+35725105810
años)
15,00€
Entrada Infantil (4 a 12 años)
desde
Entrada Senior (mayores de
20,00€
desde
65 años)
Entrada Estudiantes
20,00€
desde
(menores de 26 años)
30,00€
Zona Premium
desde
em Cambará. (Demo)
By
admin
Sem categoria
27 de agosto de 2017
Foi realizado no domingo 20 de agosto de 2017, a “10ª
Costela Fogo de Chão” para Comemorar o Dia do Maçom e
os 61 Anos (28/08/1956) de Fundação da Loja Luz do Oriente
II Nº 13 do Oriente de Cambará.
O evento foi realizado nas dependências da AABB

◇ ◇ ◇

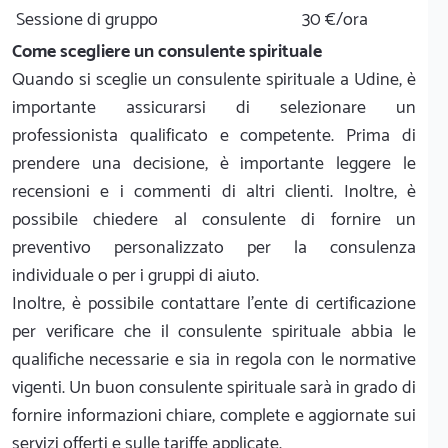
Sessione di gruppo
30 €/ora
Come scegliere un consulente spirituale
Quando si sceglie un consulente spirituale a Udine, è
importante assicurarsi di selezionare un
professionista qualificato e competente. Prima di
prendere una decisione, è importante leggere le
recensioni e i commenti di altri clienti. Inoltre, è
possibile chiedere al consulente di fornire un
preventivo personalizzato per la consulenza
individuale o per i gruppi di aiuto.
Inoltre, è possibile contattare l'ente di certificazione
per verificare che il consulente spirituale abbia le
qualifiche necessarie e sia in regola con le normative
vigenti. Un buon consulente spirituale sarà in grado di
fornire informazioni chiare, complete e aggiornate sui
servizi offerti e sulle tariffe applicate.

◇ ◇ ◇

### [Description of the task]
Lines of the listing above that include the string "Entrada" should each be copied.

### [Exercise solution]
Entrada Infantil (4 a 12 años)
Entrada Senior (mayores de
Entrada Estudiantes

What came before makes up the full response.